Pictures paired with source code
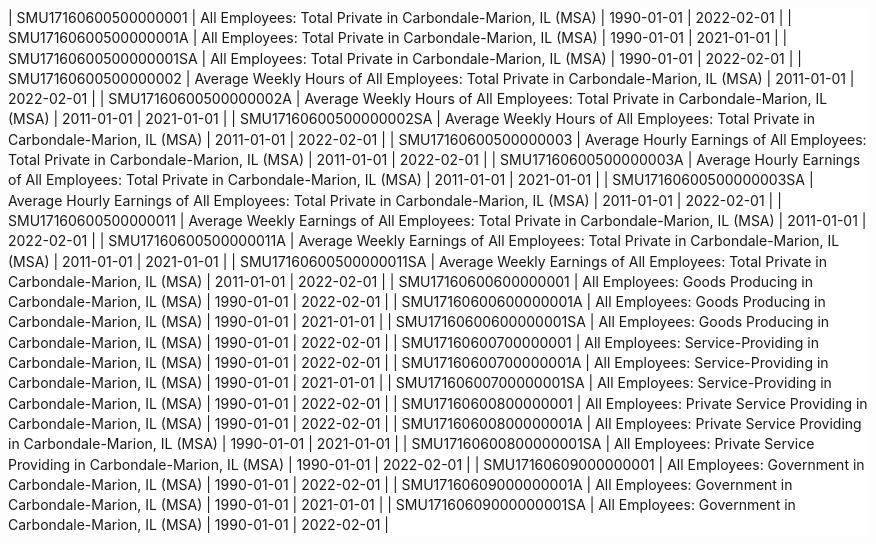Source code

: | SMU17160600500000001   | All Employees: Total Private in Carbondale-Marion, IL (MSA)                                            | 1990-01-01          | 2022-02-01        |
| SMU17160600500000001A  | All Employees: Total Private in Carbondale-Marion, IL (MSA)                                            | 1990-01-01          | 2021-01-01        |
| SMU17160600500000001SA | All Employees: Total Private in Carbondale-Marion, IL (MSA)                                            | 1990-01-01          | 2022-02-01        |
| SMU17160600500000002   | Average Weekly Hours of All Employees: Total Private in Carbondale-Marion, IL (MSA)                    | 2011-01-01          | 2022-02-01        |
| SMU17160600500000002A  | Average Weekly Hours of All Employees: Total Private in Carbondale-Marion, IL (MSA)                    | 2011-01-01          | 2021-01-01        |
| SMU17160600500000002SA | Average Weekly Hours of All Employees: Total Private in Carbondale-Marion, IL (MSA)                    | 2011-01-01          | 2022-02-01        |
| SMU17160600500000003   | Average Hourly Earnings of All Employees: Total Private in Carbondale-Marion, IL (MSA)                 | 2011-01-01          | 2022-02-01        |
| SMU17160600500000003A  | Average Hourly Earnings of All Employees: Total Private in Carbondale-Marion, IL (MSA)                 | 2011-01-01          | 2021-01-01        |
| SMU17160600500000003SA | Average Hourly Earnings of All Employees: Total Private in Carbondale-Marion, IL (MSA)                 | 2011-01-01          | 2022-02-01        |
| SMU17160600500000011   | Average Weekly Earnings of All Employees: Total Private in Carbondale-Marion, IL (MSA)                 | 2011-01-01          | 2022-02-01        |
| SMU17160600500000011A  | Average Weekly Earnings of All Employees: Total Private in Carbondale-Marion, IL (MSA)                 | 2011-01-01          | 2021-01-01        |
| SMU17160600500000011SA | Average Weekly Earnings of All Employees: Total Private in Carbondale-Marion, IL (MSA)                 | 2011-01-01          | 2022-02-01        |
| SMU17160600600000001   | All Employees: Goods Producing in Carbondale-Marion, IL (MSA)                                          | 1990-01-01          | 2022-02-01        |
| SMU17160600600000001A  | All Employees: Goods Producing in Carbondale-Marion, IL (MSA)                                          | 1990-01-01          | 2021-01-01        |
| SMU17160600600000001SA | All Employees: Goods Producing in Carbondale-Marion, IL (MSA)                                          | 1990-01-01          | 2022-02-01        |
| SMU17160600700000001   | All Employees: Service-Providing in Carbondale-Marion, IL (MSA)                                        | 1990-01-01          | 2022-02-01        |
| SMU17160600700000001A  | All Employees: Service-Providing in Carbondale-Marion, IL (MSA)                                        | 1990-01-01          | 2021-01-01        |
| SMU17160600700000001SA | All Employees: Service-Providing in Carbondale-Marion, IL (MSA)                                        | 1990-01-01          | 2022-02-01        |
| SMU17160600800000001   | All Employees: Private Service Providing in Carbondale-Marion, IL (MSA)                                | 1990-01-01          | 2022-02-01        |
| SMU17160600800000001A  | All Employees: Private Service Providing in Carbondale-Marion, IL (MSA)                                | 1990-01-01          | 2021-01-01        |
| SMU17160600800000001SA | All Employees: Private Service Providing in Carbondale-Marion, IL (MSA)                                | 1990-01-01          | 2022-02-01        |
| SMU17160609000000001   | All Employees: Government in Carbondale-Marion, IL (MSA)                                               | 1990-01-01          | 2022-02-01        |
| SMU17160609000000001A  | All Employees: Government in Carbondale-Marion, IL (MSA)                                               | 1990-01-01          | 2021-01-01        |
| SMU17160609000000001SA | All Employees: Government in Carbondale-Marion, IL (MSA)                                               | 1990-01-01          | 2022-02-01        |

* * *

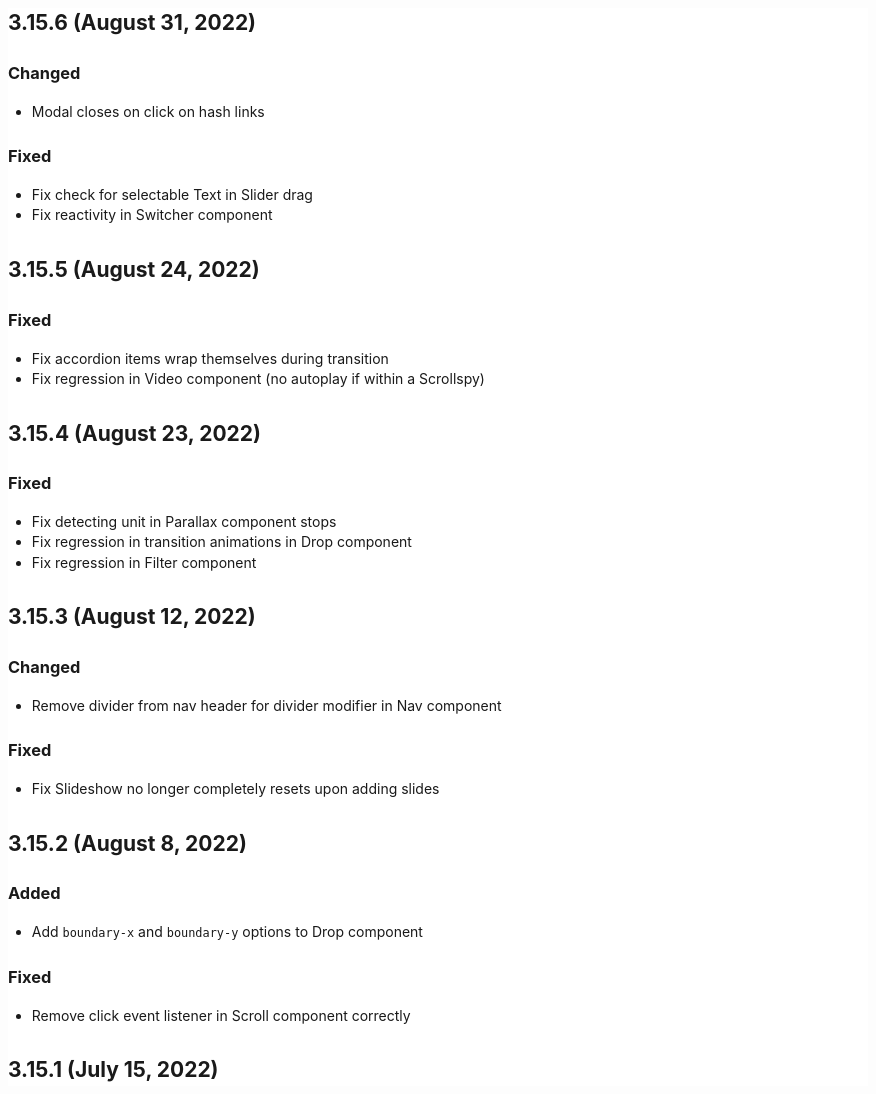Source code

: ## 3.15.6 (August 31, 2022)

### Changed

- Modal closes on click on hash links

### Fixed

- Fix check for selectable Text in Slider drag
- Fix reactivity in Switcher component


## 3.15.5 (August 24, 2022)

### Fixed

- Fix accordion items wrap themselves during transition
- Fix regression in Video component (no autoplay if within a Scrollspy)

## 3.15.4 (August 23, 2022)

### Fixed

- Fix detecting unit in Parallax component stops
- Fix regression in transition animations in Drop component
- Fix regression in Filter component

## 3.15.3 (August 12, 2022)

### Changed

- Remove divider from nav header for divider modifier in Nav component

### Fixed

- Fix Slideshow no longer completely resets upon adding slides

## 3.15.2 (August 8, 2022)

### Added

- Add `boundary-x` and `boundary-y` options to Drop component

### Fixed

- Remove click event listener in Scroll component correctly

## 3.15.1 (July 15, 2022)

# WHAT YOU WILL DO
Return each line of the data above that includes the word "component".

# RESPONSE FOR THIS EXERCISE
- Fix reactivity in Switcher component
- Fix regression in Video component (no autoplay if within a Scrollspy)
- Fix detecting unit in Parallax component stops
- Fix regression in transition animations in Drop component
- Fix regression in Filter component
- Remove divider from nav header for divider modifier in Nav component
- Add `boundary-x` and `boundary-y` options to Drop component
- Remove click event listener in Scroll component correctly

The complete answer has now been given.